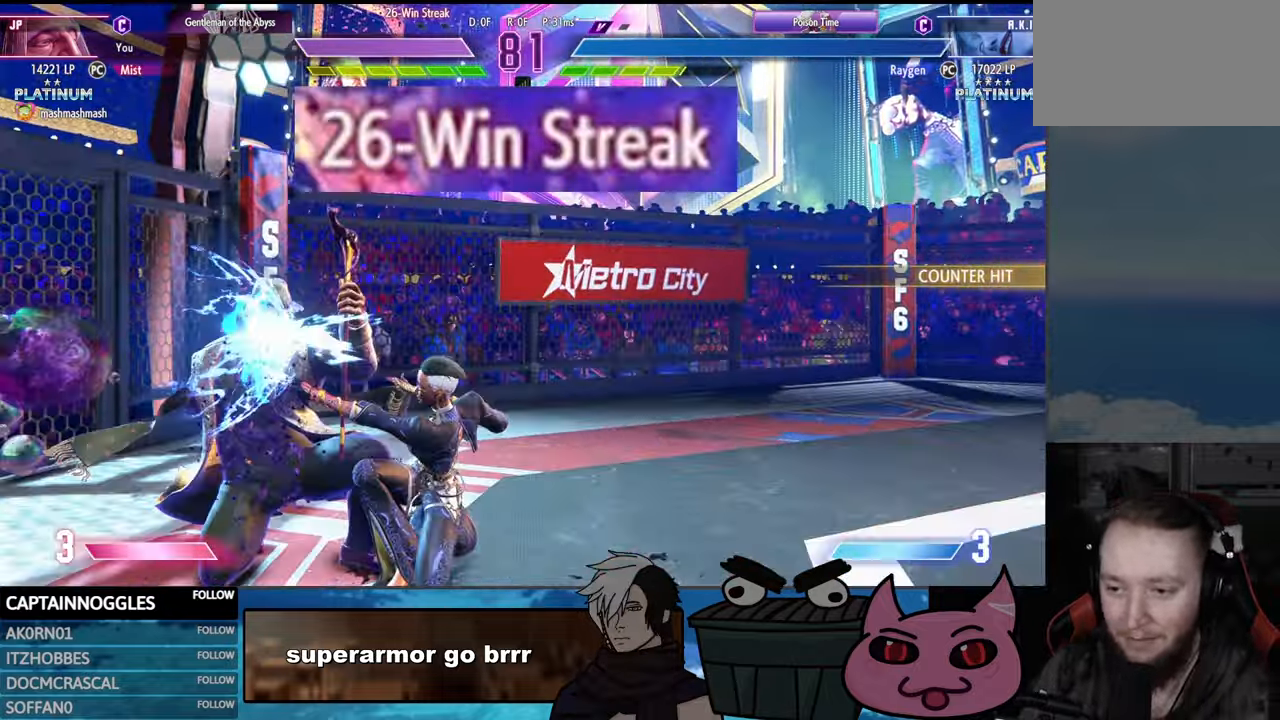
{"buttons": ["DPAD_DOWN", "DPAD_LEFT"], "events": []}
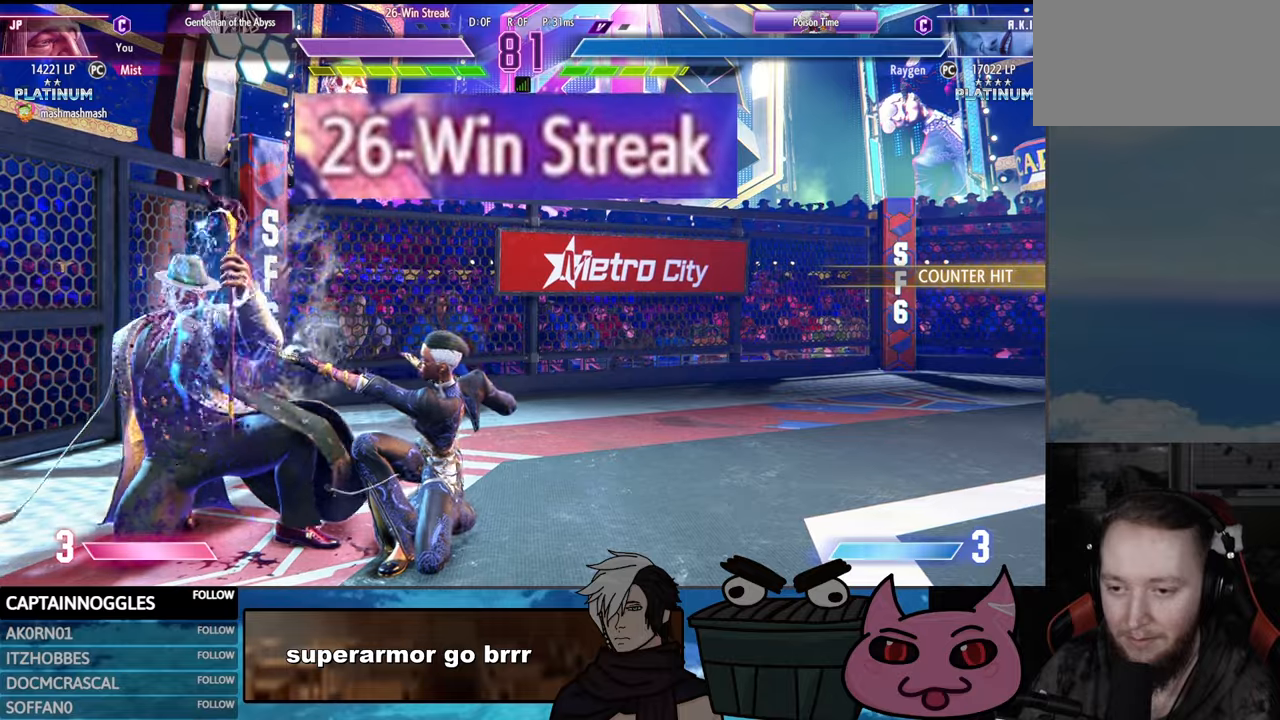
{"buttons": ["DPAD_DOWN", "DPAD_LEFT"], "events": [[234, "SQUARE", "down"], [434, "SQUARE", "up"]]}
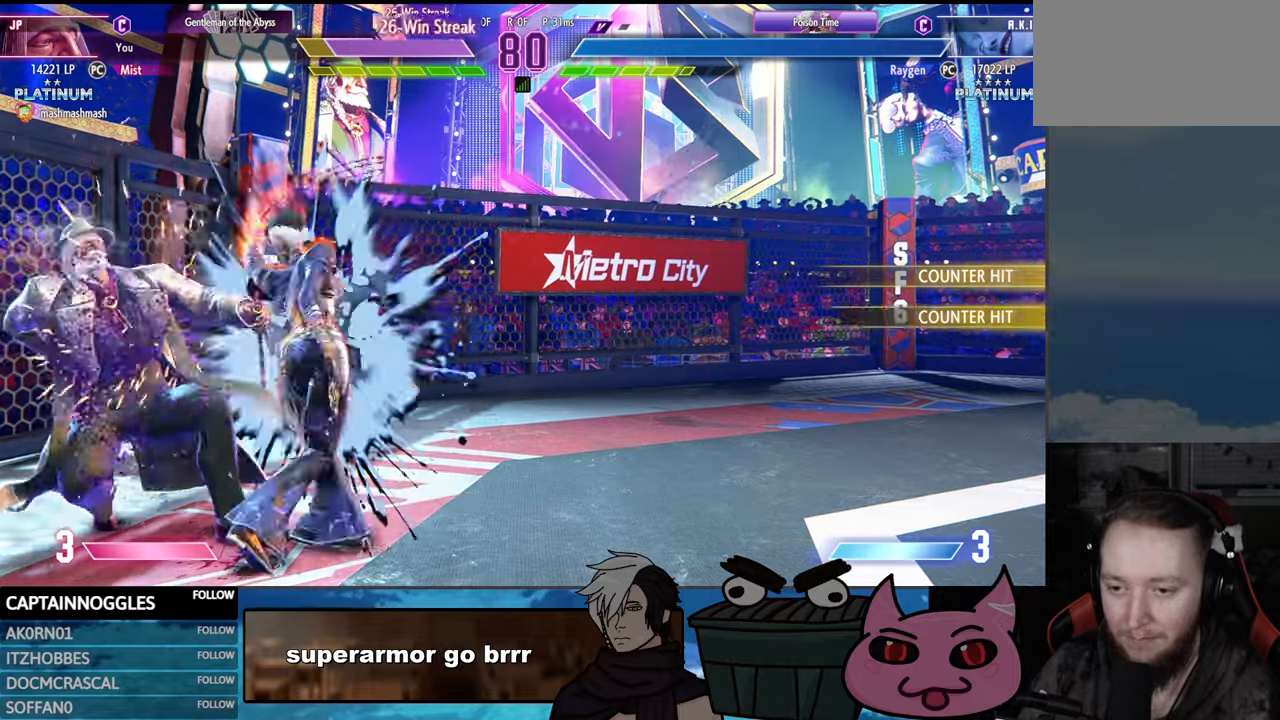
{"buttons": ["SQUARE", "DPAD_DOWN", "DPAD_LEFT"], "events": [[450, "SQUARE", "down"]]}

What you will do: If a line in the listing has "SQUARE" in it, report that line.

Answer area:
{"buttons": ["DPAD_DOWN", "DPAD_LEFT"], "events": [[234, "SQUARE", "down"], [434, "SQUARE", "up"]]}
{"buttons": ["SQUARE", "DPAD_DOWN", "DPAD_LEFT"], "events": [[450, "SQUARE", "down"]]}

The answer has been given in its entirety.